И ведь их отцы, они тоже, то ли были так затурканы пропагандой, то ли запуганы еще с тех коллективизационных тридцатых годов, что не смели даже помыслить, не говоря уж о том, чтобы выразить устно, даже в пьяном разговоре несогласие с той самой линии, что проводили Партия и Правительство. Ратников вспоминал отца, разговоры с ним, вспомнил своих односельчан, ровесников и старшего поколения…
Восемь лет назад Ратников ездил хоронить отца. Стояла поздняя осень, дороги разлезлись и гроб везли на кладбище, находящееся за пять километров от Медвежья, в селе, где когда-то находилась церковь, помещичий дом с садом. Сейчас не было ни первого, ни второго, ни третьего, а на фундаменте церкви поставили бревенчатый сельсовет. В последний путь медведковского механизатора, так и не успевшего оформить свою заслуженную пенсию, везли по старинке на телеге запряженной лошадью, машины не могли проехать, вязли по самые мосты. Прожил отец 62 года. Здоровый, крепкий, в меру пьющий мужик, избежавший тяжелых ранений на войне… Впрочем, считалось, что он прожил весьма немало, большинство его ровесников уходили из жизни еще раньше.
Ратников еще в детстве услышал выражение: «Работать как негр на плантациях». Так говорили о тяжелой, дармовой работе. Уже с дистанции прожитых лет обозревая годы своего детства, он все чаще приходил к выводу – отец и прочие колхозники работали так же, почти задаром и не менее тяжело, чем те самые негры, о которых иногда певали жалостные песни по центральному радио. Эти люди в треухах, керзачах и ватниках, не зная выходных, праздников и отпусков, обеспечивали в 50-е – 60-е годы дешевый и относительно разнообразный ассортимент продуктов в больших городах. О тех годах, сейчас, в полуголодные восьмидесятые, с умилением вспоминали многие пожилые столичные жители: «И какой колбасы в магазинах только не было, хочешь бери «докторскую», хочешь «отдельную», хочешь «чайную». А если денег много так и подороже можно, «любительскую». Конфеты каких хочешь, а пастила, а зефир… И куда оно все подевалось?!»
Тем не менее, свое личное, было роднее и ближе колхозного даже для них, замордованных всесильным начальством и переданным от старшего поколения, хранимым в памяти с детских лет страхом перед раскулачиванием и насильственной высылкой на Север, на край земли. Ратников хорошо помнил, как в еще не электрифицированную деревню протянули радиотрансляционную линию из центральной усадьбы колхоза.

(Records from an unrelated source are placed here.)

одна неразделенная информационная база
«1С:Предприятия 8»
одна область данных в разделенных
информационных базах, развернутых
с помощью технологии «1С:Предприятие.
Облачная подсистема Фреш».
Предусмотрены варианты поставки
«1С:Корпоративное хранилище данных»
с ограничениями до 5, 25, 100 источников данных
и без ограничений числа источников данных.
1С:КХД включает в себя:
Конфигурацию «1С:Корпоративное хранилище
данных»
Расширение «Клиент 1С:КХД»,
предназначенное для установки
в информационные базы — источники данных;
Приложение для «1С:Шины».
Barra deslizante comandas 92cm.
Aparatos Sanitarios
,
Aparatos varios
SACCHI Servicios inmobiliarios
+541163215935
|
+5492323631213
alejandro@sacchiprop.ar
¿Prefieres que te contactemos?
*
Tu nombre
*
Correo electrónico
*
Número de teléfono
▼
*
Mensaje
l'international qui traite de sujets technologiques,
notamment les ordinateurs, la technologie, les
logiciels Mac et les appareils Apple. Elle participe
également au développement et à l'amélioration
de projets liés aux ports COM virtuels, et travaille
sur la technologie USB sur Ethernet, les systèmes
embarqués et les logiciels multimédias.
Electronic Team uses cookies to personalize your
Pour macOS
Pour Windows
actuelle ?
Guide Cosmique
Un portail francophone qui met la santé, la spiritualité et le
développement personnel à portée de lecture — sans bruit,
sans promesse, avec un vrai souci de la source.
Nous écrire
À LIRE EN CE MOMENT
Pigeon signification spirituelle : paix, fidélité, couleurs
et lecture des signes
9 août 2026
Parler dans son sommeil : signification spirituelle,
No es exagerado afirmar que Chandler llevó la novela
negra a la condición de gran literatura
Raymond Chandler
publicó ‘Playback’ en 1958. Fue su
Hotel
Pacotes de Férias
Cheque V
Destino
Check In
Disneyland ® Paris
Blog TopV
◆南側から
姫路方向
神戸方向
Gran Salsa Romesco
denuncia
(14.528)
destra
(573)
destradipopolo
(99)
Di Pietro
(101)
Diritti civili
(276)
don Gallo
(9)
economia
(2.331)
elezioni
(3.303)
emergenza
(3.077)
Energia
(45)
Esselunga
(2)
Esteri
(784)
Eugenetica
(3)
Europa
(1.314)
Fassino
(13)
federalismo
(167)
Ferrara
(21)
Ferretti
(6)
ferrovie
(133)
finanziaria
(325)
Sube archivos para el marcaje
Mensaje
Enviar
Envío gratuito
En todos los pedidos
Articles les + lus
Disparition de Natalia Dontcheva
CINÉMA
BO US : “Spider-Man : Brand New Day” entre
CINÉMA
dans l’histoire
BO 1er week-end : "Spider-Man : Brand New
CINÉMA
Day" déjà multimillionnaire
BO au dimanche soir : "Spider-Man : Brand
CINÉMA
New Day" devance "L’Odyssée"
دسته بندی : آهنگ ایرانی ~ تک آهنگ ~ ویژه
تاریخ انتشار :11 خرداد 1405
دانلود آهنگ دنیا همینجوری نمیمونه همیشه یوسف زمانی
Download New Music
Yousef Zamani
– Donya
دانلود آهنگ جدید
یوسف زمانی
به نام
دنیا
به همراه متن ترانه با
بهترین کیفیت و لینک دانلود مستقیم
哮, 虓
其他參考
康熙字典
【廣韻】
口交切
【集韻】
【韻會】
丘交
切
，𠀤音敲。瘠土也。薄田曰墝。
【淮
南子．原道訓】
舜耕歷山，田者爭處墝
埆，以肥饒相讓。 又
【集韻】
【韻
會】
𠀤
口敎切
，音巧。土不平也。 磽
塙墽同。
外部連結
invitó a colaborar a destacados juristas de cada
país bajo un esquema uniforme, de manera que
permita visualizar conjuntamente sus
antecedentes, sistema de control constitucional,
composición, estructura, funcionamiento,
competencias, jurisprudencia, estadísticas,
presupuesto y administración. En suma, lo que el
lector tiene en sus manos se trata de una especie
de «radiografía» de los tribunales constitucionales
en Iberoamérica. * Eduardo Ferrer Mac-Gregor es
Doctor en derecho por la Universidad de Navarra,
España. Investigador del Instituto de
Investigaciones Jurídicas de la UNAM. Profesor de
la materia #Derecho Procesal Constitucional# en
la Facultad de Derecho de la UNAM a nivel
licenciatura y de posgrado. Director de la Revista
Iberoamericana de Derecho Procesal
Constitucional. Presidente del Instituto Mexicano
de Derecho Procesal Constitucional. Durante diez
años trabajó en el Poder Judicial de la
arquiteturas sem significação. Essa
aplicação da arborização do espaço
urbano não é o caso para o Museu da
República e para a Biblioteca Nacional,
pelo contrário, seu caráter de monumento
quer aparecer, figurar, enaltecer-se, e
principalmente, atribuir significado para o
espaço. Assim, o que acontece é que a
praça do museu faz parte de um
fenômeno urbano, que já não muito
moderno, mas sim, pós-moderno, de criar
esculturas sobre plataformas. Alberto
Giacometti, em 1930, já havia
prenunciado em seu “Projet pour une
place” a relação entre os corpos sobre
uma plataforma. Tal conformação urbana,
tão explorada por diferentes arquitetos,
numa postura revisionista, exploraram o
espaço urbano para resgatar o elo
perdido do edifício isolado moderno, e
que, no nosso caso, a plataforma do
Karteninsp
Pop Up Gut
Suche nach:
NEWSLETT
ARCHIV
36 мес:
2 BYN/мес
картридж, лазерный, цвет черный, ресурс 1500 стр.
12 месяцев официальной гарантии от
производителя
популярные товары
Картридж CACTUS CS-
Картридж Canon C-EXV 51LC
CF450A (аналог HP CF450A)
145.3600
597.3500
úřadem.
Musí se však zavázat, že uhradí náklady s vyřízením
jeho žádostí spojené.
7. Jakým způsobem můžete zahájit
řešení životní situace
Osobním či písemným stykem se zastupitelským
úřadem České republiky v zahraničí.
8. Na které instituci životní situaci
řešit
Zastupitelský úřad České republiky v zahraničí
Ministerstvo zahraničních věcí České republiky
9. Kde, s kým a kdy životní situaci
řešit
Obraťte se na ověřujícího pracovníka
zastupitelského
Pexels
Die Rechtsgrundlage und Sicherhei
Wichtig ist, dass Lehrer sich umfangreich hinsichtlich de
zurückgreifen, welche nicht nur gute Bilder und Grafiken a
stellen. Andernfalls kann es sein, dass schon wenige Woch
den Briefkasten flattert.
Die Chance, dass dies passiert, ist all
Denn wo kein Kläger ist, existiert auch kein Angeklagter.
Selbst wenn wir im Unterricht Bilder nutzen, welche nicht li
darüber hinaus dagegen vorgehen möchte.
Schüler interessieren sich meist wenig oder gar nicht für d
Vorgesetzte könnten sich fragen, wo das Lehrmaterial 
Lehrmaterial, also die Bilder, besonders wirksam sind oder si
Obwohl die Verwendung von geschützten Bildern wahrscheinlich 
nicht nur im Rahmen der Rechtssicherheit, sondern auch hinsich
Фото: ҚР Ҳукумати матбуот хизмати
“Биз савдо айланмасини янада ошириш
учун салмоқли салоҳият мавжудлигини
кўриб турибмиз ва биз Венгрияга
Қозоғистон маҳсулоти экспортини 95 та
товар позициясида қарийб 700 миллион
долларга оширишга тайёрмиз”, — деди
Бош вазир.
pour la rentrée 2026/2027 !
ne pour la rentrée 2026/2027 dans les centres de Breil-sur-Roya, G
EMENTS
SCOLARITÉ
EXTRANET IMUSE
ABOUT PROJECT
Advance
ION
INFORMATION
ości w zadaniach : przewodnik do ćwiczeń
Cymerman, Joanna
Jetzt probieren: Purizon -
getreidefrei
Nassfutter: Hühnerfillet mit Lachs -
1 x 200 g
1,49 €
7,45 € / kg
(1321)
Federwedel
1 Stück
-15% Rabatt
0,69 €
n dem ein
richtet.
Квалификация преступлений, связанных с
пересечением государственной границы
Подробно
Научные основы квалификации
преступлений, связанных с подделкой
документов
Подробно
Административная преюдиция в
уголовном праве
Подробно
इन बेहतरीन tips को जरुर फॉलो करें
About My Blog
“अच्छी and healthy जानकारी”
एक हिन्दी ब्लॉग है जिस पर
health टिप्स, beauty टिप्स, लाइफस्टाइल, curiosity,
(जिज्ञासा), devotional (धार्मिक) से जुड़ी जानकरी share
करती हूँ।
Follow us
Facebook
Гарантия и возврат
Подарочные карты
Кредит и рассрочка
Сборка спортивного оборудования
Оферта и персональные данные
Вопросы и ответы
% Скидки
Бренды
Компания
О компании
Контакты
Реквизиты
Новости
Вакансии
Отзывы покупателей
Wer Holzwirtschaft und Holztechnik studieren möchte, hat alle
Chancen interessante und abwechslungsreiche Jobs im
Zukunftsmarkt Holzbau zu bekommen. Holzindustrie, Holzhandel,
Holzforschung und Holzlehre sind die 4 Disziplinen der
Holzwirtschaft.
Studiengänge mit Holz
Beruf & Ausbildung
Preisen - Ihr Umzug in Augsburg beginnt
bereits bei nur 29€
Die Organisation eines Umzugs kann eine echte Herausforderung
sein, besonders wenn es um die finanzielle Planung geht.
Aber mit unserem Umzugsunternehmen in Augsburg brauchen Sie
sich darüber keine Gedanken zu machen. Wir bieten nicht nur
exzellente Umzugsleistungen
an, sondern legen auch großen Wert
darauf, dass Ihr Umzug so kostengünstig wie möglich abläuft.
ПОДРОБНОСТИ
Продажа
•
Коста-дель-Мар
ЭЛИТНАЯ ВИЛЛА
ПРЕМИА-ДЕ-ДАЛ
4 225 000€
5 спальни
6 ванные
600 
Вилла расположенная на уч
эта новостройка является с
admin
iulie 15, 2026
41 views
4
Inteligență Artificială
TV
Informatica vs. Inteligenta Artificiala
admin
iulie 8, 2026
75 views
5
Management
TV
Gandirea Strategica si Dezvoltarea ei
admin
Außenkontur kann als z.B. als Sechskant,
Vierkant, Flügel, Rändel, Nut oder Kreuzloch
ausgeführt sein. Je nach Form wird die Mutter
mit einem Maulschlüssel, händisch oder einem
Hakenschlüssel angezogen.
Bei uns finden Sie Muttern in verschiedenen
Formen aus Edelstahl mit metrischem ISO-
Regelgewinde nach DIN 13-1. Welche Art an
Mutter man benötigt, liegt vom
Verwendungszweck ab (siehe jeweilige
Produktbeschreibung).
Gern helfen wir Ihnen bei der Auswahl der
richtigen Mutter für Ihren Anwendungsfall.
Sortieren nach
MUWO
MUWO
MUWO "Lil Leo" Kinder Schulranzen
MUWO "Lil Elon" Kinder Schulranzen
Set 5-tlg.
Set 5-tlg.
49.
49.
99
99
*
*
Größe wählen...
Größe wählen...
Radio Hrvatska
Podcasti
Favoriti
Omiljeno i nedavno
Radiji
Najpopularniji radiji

В избах поставили динамики и каждый день поздно вечером, когда едва волочившие от усталости ноги люди собирались ко сну, московские радиопередачи прерывались и глухой, прокуренный голос колхозного бухгалтера, по совместительству выполнявшего обязанности колхозного радиоглашатая… Тот голос врывался в освещаемые керосиновыми лампами и кое у кого сохранившимися лампадками под образами жилища: «Говорит радиоузел колхоза, товарищи колхозники…». И пошло поехало, что кому делать, куда ехать, пахать, сеять, косить, теребить лен… Люди же ждали только одного сообщения по этому радио, оно звучало раз в год, в разгар лета. Тогда глухой голос великодушно разрешал три дня подряд всем колхозникам не выходить на государственную барщину, а косить сено на свою скотину. Случалось это «великодушие» где-то на стыке июля и августа, когда колхоз уже в основном запасся сеном на зиму (сколько не запасали, все одно до следующей весны не хватало – чем больше закладывали, тем больше гнило), а рожь, ячмень, пшеница и лен еще не созрели. Преподносились эти три дня, не знающим продыха людям как великое благодеяние и неукоснительная забота о нуждах рядовых колхозников. Если бы не эти три дня (и три ночи), вся домашняя скотина неминуемо передохла, а она была главной кормилицей, ибо все продукты, производимые колхозом, подчистую забирались в счет выполнения спущенного сверху плана. Жаловаться? Кому? Как тут нацменам не позавидовать, им хоть русских во всем обвинить можно, и за колхозы и за бедность, жизнь собачью. А тут кого? Сами эту власть над собой поставили и вроде бы она даже рабоче-крестьянской зовется.